Pierre : Ne serait-ce pas Jean Jacques Pauvert ?
− Isabelle : Bien renseigné, mon petit Pierre. Finalement, de l’original, pourquoi n’en faire qu’un seul exemplaire, en croyant ainsi dur comme fer en Gallimard ? Les américains ont des machines pour photographier parait-il assez rapidement les pages. Mon texte, je vais le soumettre partout… Du coup…
− Pierre : Il y a sinon le papier carbone.
− Isabelle : Oui, le papier Armor.
− Pierre : Votre texte, bien sûr, va être tapé à la machine ?

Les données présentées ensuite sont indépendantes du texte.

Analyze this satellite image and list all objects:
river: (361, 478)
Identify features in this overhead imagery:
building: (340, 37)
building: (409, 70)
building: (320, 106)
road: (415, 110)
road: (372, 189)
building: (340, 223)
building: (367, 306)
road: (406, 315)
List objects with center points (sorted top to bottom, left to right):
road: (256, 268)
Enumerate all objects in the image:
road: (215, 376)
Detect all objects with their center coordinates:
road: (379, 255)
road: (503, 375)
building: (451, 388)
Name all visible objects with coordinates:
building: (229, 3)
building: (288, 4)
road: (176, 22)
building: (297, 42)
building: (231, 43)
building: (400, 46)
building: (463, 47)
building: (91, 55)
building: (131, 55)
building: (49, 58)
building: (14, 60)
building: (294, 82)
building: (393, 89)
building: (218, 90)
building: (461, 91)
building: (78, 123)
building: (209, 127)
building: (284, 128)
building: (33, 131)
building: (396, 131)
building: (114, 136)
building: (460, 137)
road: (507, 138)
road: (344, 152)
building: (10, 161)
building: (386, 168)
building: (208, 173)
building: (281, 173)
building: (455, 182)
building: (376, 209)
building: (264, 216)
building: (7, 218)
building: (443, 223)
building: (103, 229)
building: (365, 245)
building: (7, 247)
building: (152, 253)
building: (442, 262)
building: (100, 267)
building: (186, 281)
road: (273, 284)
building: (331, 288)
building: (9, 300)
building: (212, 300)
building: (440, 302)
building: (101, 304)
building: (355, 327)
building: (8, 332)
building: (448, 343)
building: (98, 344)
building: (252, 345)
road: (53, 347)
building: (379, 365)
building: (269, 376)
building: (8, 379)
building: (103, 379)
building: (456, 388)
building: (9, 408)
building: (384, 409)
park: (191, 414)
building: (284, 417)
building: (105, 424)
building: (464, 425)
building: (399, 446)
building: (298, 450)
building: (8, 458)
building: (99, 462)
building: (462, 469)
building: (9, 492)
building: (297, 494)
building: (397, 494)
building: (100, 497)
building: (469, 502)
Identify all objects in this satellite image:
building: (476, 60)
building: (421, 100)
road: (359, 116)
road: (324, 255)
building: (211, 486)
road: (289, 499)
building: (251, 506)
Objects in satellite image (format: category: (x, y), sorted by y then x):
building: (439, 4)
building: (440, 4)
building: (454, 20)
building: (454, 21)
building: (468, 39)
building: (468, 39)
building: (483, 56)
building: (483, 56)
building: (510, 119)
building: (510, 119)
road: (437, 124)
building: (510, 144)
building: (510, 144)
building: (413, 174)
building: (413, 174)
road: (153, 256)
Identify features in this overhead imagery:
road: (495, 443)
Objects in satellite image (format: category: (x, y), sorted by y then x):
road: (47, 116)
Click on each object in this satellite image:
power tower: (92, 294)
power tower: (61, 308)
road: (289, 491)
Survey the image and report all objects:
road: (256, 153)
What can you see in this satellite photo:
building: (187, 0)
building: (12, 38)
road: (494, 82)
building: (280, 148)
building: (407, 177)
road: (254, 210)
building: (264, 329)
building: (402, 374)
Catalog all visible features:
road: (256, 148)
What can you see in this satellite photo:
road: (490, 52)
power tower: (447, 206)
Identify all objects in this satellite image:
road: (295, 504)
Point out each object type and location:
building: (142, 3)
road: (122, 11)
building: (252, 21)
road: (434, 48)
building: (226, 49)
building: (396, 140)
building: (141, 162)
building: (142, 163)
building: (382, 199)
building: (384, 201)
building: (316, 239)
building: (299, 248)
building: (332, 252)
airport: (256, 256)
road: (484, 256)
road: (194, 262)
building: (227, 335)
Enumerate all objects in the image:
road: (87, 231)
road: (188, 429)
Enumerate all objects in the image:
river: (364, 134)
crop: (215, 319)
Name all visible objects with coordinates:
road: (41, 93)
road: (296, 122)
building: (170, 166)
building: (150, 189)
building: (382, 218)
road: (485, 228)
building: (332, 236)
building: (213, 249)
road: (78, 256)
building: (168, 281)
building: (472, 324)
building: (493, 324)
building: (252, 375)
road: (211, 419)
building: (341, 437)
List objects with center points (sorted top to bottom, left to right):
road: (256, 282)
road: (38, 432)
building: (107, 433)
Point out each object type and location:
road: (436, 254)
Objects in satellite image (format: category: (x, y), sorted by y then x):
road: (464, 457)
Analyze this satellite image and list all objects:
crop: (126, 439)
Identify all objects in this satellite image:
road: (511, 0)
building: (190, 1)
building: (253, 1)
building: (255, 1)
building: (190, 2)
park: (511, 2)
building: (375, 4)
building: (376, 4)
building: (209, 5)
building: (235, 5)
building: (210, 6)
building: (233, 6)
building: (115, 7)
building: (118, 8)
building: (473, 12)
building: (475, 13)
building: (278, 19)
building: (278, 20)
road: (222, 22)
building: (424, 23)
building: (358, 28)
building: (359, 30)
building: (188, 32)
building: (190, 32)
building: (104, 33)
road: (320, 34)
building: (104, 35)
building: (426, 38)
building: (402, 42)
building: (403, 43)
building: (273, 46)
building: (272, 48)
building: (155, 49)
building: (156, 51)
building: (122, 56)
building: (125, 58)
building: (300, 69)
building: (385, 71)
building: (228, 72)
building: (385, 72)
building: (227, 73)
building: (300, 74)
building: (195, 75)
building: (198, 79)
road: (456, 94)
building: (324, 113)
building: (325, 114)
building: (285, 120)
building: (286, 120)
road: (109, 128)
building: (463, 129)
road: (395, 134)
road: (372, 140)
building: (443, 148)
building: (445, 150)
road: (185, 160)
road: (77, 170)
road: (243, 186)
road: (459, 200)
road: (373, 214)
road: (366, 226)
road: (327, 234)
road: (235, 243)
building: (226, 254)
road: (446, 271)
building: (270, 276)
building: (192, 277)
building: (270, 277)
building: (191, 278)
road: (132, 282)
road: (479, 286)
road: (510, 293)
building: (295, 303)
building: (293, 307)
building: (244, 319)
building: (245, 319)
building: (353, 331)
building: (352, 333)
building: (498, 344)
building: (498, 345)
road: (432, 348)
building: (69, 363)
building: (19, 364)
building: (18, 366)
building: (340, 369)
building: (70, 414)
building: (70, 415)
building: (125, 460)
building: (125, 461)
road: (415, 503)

− Isabelle : Forcément ! C’est une amie qui s’en charge. Les trois premiers chapitres y sont déjà passés.
− Pierre : Ça progresse donc… Et au fait, le titre ?...
− Isabelle : Siprinéa. S.I.P.R.I.N.É.A.
− Pierre : Ah !... Il ne viendrait sûrement pas à l’idée de Françoise Sagan de donner pareil titre à l’un de ses romans ! Et d’ailleurs, a-t-elle déjà entendu ce mot, … qui commence par la lettre C et se termine… par la cinquième lettre de l’alphabet ? Sagan est toute jeune quand même… Ce titre choisi en tout cas est très… aguichant…
− Isabelle : C’est vendeur !
− Pierre : Si la censure n’y met pas son grain de sel !
− Isabelle : Ah ! Vous recommencez !
− Pierre : Bien oui, c’est très très loin d’être de l’innocent Sagan. D’une part. Et, d’autre part, la liberté d’expression n’a jamais eu, et n’aura jamais nulle part, la bride sur le cou. Je suis désolé pour vous. Il y a des limites, quand même…
− Isabelle : Qu’ils se pointent, ces bien-pensants, avec leurs paires de ciseaux…
− Pierre : Dans le cas ou sacrément vous exagèreriez, si pour être publiée on vous demandait d’édulcorer vos pages, pour le coup, l’accepteriezvous ?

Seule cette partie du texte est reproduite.